● **Brief**: Within the entries below, find the portion that opens with the line containing "geführt. Als zertifizierte" and closes with the line containing "duelle Betreuung garantieren". Retype that portion exactly and only.

● **Task input**:
----------
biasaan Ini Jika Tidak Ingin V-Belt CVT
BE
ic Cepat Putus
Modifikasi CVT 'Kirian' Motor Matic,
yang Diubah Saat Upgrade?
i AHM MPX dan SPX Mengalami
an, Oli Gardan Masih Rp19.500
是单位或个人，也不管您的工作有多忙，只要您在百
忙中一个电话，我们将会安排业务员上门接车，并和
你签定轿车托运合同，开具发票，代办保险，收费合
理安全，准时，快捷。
----------
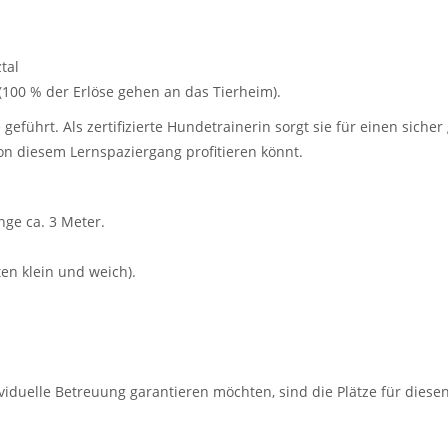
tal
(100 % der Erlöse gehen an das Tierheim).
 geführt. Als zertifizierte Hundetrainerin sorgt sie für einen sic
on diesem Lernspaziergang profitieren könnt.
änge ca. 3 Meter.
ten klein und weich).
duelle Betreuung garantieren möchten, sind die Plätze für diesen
----------
● **Exercise result**:
 geführt. Als zertifizierte Hundetrainerin sorgt sie für einen sic
on diesem Lernspaziergang profitieren könnt.
änge ca. 3 Meter.
ten klein und weich).
duelle Betreuung garantieren möchten, sind die Plätze für diesen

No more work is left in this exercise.